About 9 million households, or 6 percent of tax filers, take the medical expense deduction, Gordon Mermin, a senior researcher at the Urban Institute-Brookings Institution Tax Policy Center, told the Associated Press. The Treasury Department estimates that the tax break costs $7.9 billion a year overall, while the Joint Committee on Taxation estimates the figure to be $10 billion.
To take advantage of the medical expense deduction, a taxpayer has to itemize rather than take the standard deduction, which for a married couple reduces taxable income by $12,700.
Medical expenses can only be deducted once they exceed 10 percent of the household’s income. (The portion of medical expenses accounting for that first 10 percent of household income can’t be deducted; the amount above that first 10 percent can be.)
Many taxpayers choose to take the standard deduction because they don’t have enough items they can deduct to reach the standard threshold.
But one type of family that would have good reason to itemize is one that faces a lot of unreimbursed medical expenses, which is the situation the Sroka family was in, judging by Kendra’s comment that "we spent our life savings just to get by" after the cancer diagnosis.
The ad doesn’t say how much the family spent battling cancer, but if the family earned $60,000 -- a mid-range income for a four-person household -- they could deduct every dollar over $6,000 in unreimbursed medical expenses they had that year.
So, if the family had medical expenses of $18,700, they would benefit from itemizing. (That’s equal to the first $6,000 non-deductible expenses they’d need to qualify, plus the $12,700 they would have gotten automatically from the standard deduction.) They could also reach that threshold of $18,700 with a lower amount of medical expenses if they also had other deductions to rely on, such as the state and local tax deduction. And non-cancer-related medical expenses they would have counted as well.
All told, it’s not inconceivable that the Srokas, facing a diagnosis as serious as cancer, could have been hit with expenses in that ballpark. According to the AARP, citing IRS figures, the average medical expenses claimed by taxpayers with incomes below $75,000 ranged from just below $10,000 to almost $15,000.
The ad’s claim is "a very questionable statement," said Gary McGill, director of the Fisher School of Accounting at the University of Florida’s Warrington College of Business. "Medical expenses could have wiped out most of their income so that they would have owed no income tax, especially if she lost her job too. So the scenario in the ad is not plausible. It doesn’t pass the smell test."

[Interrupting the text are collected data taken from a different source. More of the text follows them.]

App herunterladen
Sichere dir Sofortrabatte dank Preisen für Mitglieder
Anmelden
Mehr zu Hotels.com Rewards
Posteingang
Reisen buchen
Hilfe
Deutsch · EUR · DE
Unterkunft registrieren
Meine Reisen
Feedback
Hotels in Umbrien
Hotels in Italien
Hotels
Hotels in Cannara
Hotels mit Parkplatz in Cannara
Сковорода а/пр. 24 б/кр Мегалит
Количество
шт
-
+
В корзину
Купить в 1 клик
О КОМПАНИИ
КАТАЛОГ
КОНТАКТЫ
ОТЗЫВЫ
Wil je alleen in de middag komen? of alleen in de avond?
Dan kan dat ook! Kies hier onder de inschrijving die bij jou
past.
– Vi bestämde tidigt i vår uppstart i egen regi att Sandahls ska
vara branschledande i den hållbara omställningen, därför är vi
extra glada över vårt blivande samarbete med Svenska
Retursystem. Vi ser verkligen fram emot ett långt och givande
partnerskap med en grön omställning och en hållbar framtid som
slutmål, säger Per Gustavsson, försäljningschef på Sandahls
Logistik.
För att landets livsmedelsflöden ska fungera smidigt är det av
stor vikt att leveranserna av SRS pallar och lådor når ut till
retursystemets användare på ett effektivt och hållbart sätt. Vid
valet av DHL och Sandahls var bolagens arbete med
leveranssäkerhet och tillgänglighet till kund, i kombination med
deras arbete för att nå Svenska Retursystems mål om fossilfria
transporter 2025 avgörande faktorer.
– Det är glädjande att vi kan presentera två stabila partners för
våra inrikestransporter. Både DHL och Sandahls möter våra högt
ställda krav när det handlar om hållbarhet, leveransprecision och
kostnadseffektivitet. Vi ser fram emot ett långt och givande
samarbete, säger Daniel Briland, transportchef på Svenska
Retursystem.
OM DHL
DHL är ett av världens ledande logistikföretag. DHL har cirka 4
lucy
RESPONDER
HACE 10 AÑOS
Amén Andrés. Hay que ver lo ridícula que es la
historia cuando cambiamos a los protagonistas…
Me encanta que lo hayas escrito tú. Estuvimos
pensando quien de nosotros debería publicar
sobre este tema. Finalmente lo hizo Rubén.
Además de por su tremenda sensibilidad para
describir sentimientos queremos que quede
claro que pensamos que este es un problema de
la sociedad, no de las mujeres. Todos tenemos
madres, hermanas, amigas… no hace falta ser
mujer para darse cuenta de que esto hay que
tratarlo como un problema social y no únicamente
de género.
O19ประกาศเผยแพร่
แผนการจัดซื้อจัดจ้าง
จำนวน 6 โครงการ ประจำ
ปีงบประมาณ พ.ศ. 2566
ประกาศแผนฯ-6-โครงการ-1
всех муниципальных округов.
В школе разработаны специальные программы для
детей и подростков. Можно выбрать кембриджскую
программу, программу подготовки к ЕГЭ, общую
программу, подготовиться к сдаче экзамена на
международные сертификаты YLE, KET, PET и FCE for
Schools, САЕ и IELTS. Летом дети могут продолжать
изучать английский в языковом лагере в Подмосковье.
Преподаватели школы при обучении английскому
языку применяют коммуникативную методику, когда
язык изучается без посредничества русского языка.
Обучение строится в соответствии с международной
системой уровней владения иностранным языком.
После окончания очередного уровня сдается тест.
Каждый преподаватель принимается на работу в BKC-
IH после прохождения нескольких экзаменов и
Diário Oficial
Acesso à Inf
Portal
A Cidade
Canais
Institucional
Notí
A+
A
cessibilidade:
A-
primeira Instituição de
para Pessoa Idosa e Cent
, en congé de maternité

The American Action Network told PolitiFact that the point of the ad was not to focus on the medical expense aspect of the family’s situation, but rather on the broader point that having another $1,200 would "unambiguously help a family’s budget, and in particular, those facing adverse circumstances" of any kind. The group also touted the potential for the tax bill to expand the economy more generally.

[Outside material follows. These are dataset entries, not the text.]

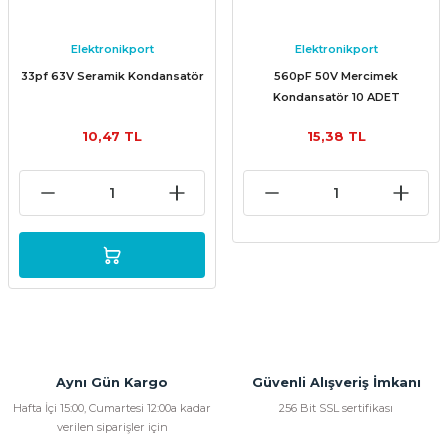
Elektronikport
Elektronikport
33pf 63V Seramik Kondansatör
560pF 50V Mercimek
Kondansatör 10 ADET
10,47 TL
15,38 TL
Aynı Gün Kargo
Güvenli Alışveriş İmkanı
Hafta İçi 15:00, Cumartesi 12:00a kadar
256 Bit SSL sertifikası
verilen siparişler için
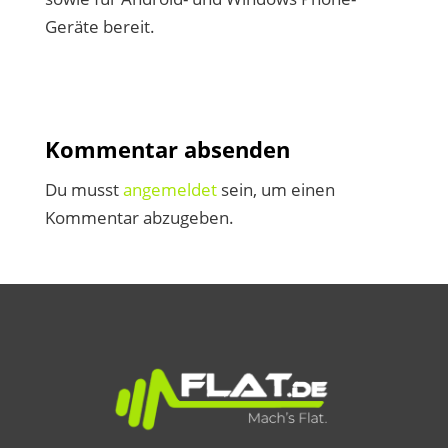
Geräte bereit.
Kommentar absenden
Du musst
angemeldet
sein, um einen
Kommentar abzugeben.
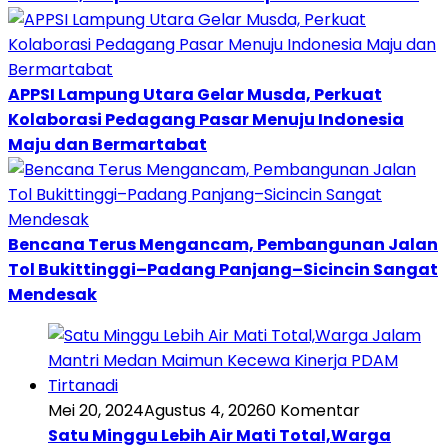
APPSI Lampung Utara Gelar Musda, Perkuat
Kolaborasi Pedagang Pasar Menuju Indonesia
Maju dan Bermartabat
Bencana Terus Mengancam, Pembangunan Jalan
Tol Bukittinggi–Padang Panjang–Sicincin Sangat
Mendesak
Mei 20, 2024
Agustus 4, 2026
0 Komentar
Satu Minggu Lebih Air Mati Total,Warga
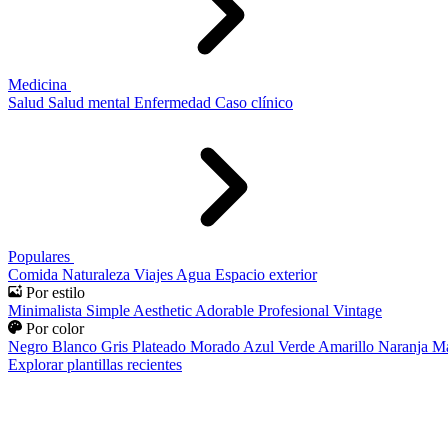
Medicina
Salud
Salud mental
Enfermedad
Caso clínico
Populares
Comida
Naturaleza
Viajes
Agua
Espacio exterior
Por estilo
Minimalista
Simple
Aesthetic
Adorable
Profesional
Vintage
Por color
Negro
Blanco
Gris
Plateado
Morado
Azul
Verde
Amarillo
Naranja
Ma
Explorar plantillas recientes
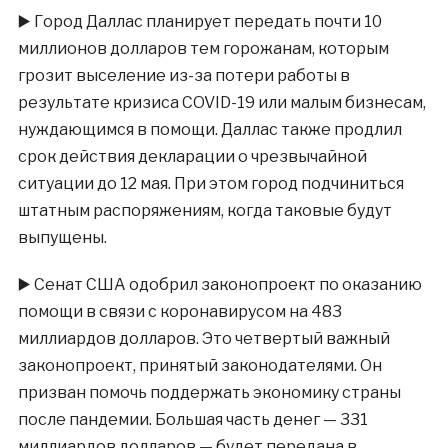
▶️
Город Даллас планирует передать почти 10
миллионов долларов тем горожанам, которым
грозит выселение из-за потери работы в
результате кризиса COVID-19 или малым бизнесам,
нуждающимся в помощи. Даллас также продлил
срок действия декларации о чрезвычайной
ситуации до 12 мая. При этом город подчиниться
штатным распоряжениям, когда таковые будут
выпущены.
▶️
Сенат США одобрил законопроект по оказанию
помощи в связи с коронавирусом на 483
миллиардов долларов. Это четвертый важный
законопроект, принятый законодателями. Он
призван помочь поддержать экономику страны
после пандемии. Большая часть денег — 331
миллиардов долларов — будет передана в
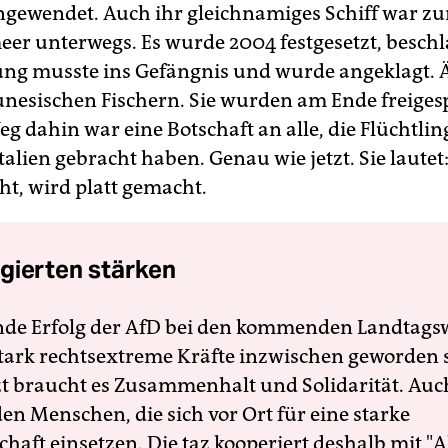
ewendet. Auch ihr gleichnamiges Schiff war zu
eer unterwegs. Es wurde 2004 festgesetzt, besc
ung musste ins Gefängnis und wurde angeklagt. 
tunesischen Fischern. Sie wurden am Ende freige
g dahin war eine Botschaft an alle, die Flüchtlin
alien gebracht haben. Genau wie jetzt. Sie lautet
ht, wird platt gemacht.
gierten stärken
nde Erfolg der AfD bei den kommenden Landtags
 stark rechtsextreme Kräfte inzwischen geworden 
zt braucht es Zusammenhalt und Solidarität. Auc
en Menschen, die sich vor Ort für eine starke
schaft einsetzen. Die taz kooperiert deshalb mit "A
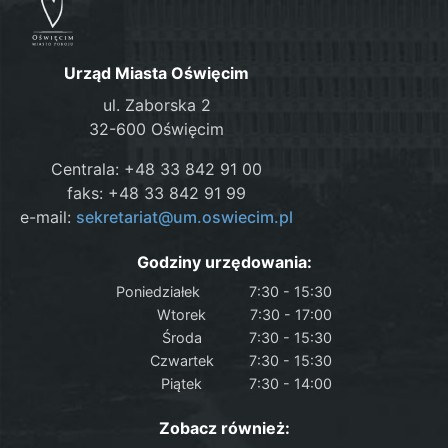
Urząd Miasta Oświęcim
ul. Zaborska 2
32-600 Oświęcim
Centrala: +48 33 842 91 00
faks: +48 33 842 91 99
e-mail:
sekretariat@um.oswiecim.pl
Godziny urzędowania:
Poniedziałek
7:30 - 15:30
Wtorek
7:30 - 17:00
Środa
7:30 - 15:30
Czwartek
7:30 - 15:30
Piątek
7:30 - 14:00
Zobacz również:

One important caveat: Two days after the American Action Network launched its ad campaign, the Senate released its version of the tax bill and -- unlike the House version -- it would preserve the medical expense deduction.
The American Action Network ad said the Republican tax plan "helps families" like one in which a woman lost her job and then lost her life savings fighting her husband’s cancer.

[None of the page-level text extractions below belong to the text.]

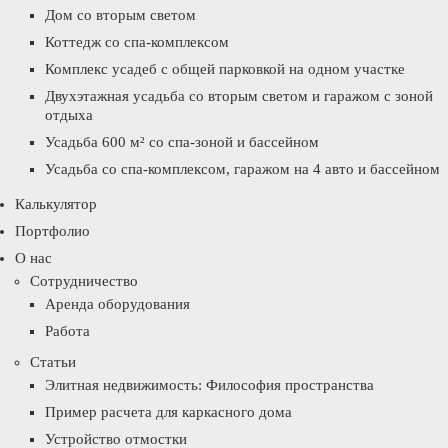
Дом со вторым светом
Коттедж со спа-комплексом
Комплекс усадеб с общей парковкой на одном участке
Двухэтажная усадьба со вторым светом и гаражом с зоной
отдыха
Усадьба 600 м² со спа-зоной и бассейном
Усадьба со спа-комплексом, гаражом на 4 авто и бассейном
Калькулятор
Портфолио
О нас
Сотрудничество
Аренда оборудования
Работа
Статьи
Элитная недвижимость: Философия пространства
Пример расчета для каркасного дома
Устройство отмостки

There’s a good chance that, if you ignore their medical situation, a family of four like the Srokas would have come out ahead under the Republican tax bill. However, it’s conceivable that the expenses they incurred fighting the cancer diagnosis could have enabled them to reduce their taxes even more -- an option that the House bill would take away. That would not be a factor in the Senate version of the bill, however.
On balance, we rate the statement Half True.